(Bounding box coordinates)

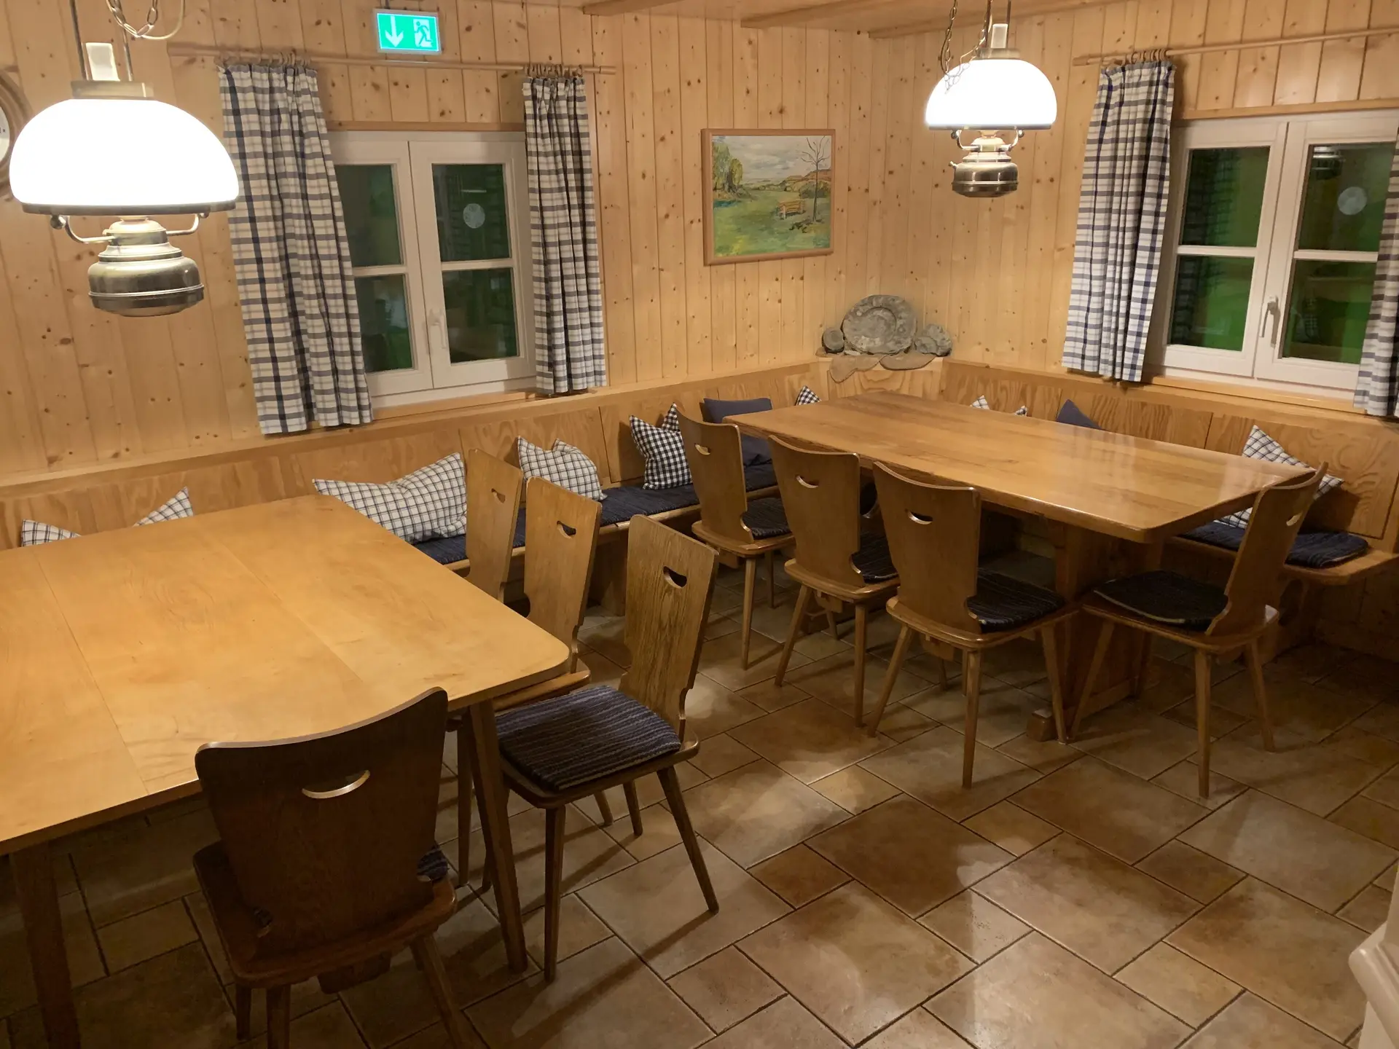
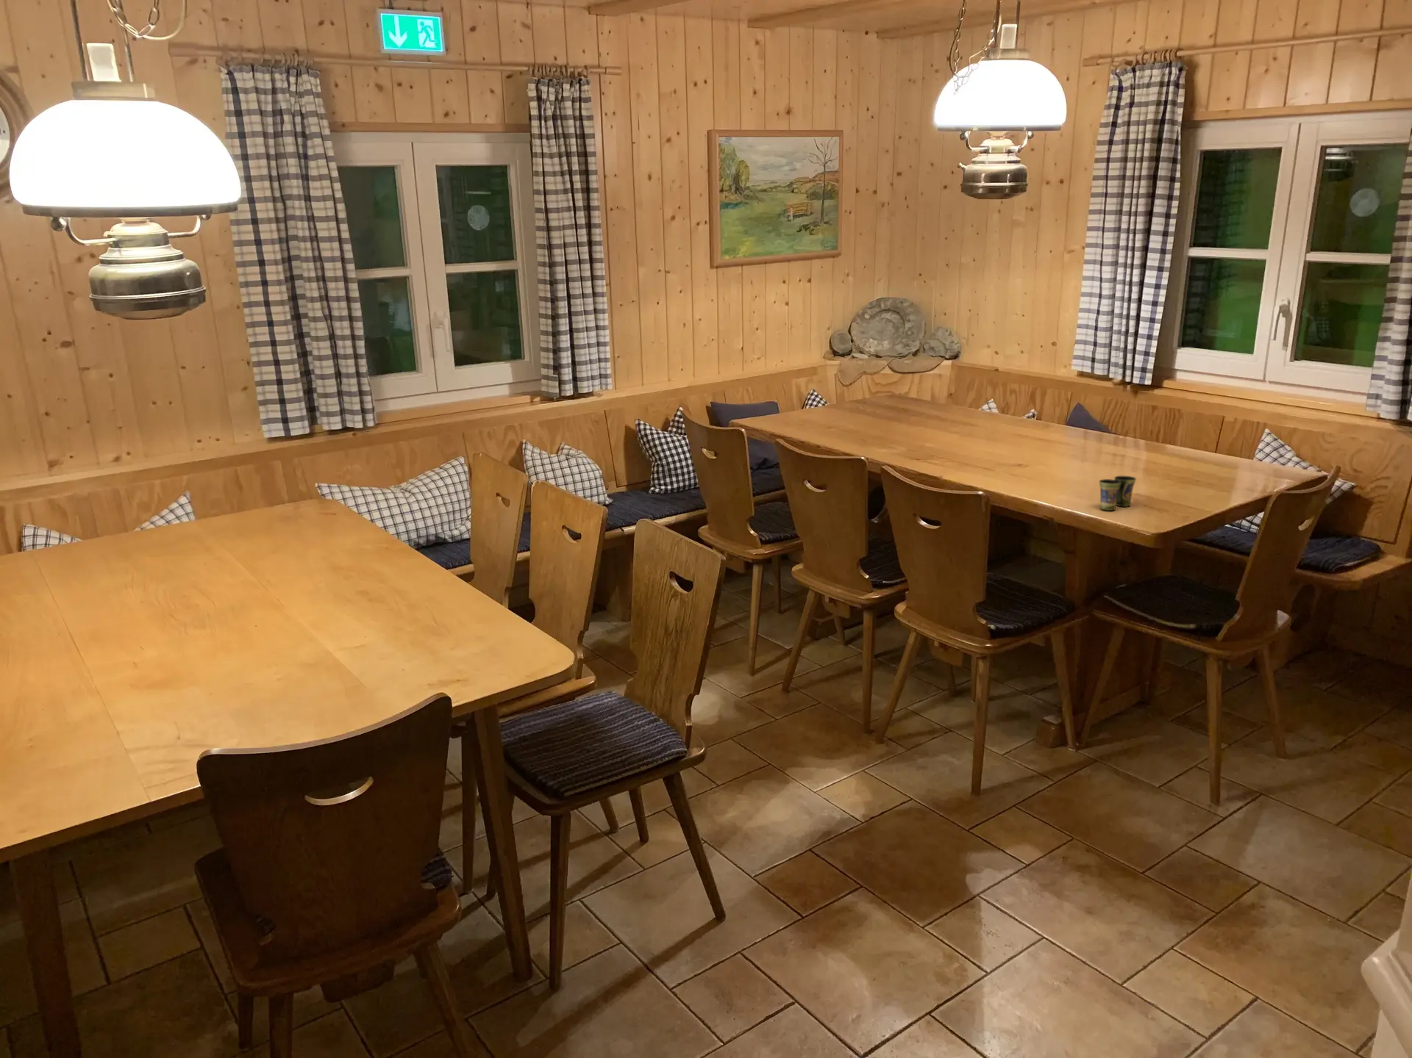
+ cup [1098,476,1137,511]
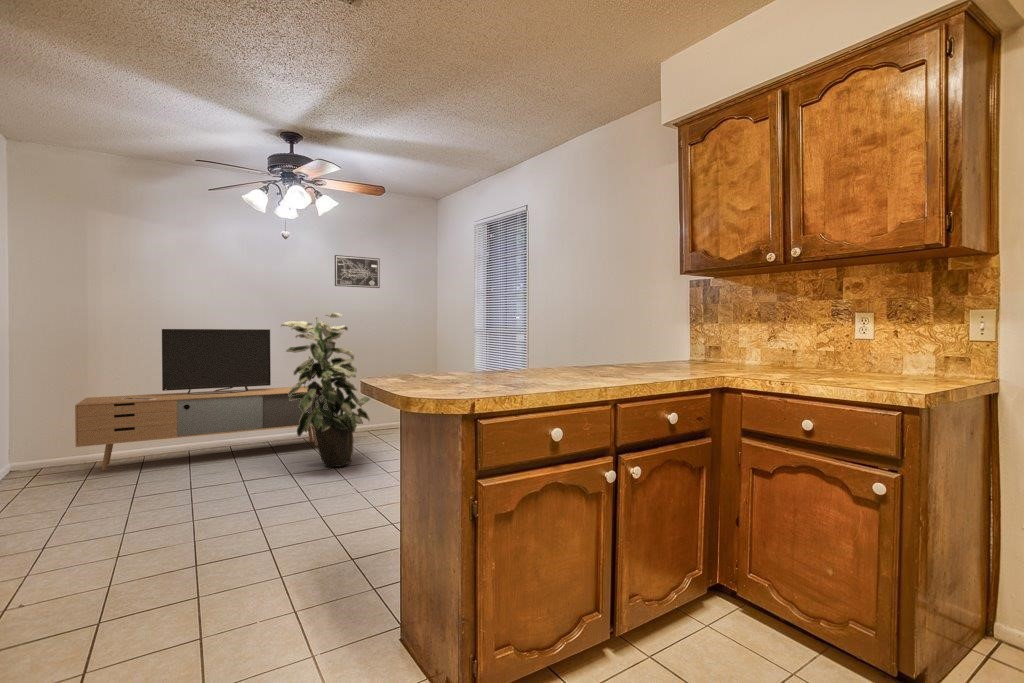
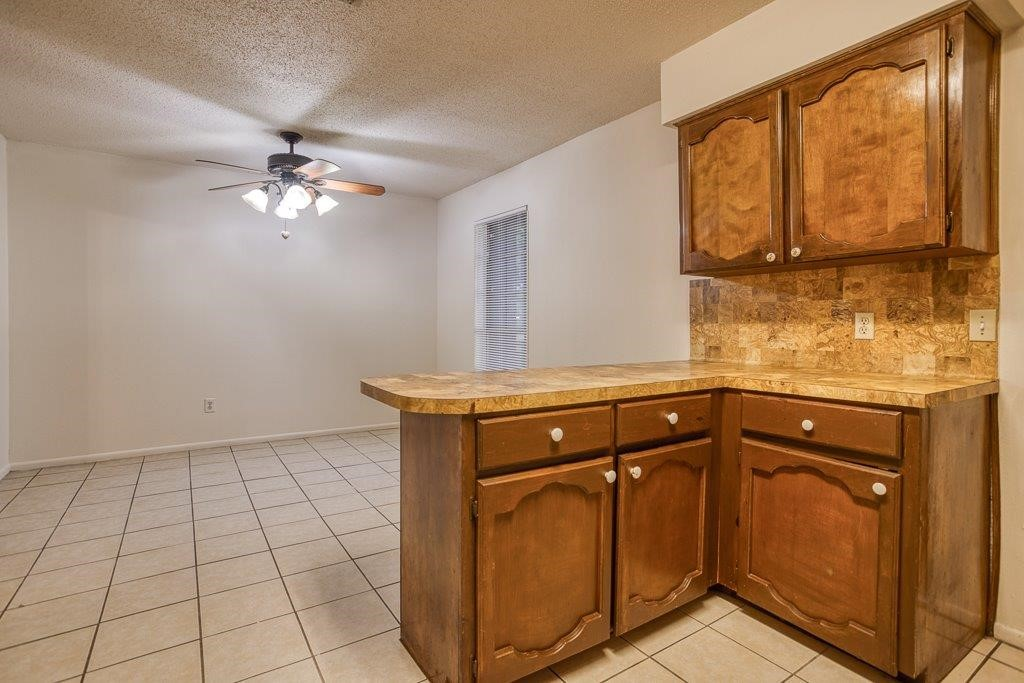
- media console [74,328,337,471]
- wall art [334,254,381,289]
- indoor plant [280,312,371,469]
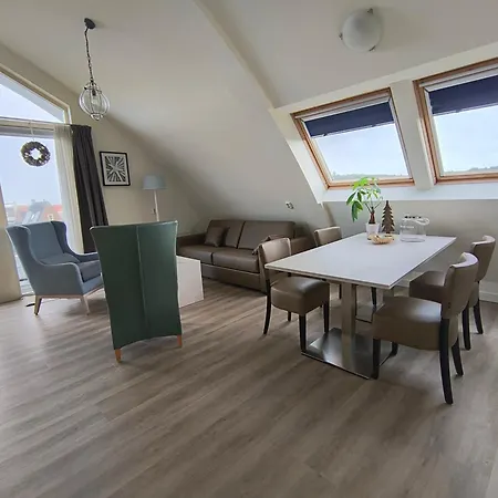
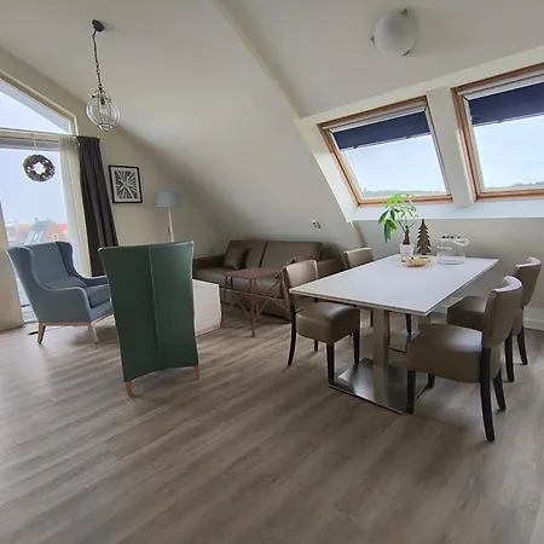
+ side table [219,266,293,338]
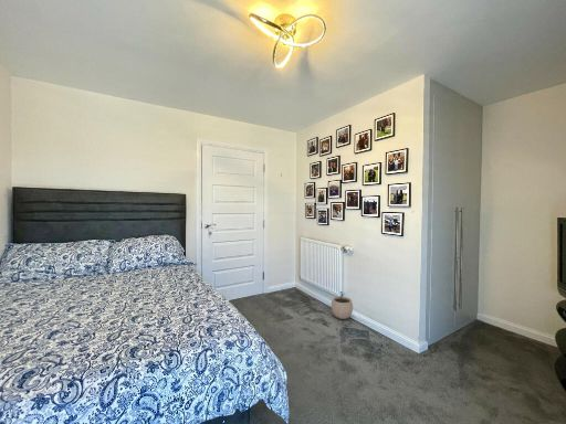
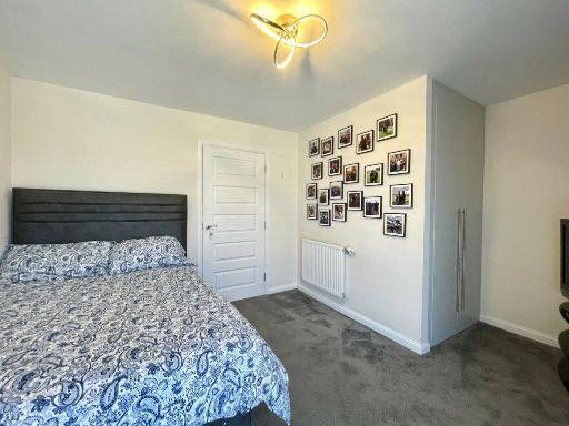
- plant pot [331,292,354,320]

▶ [WORK TO BE COMPLETED] Please leave out the pictures while you copy exactly the lines from the one containing "- wall art [334,254,381,289]" through the end of the records.

▶ [RESPONSE TO THIS EXERCISE]
- wall art [334,254,381,289]
- indoor plant [280,312,371,469]
+ side table [219,266,293,338]
- plant pot [331,292,354,320]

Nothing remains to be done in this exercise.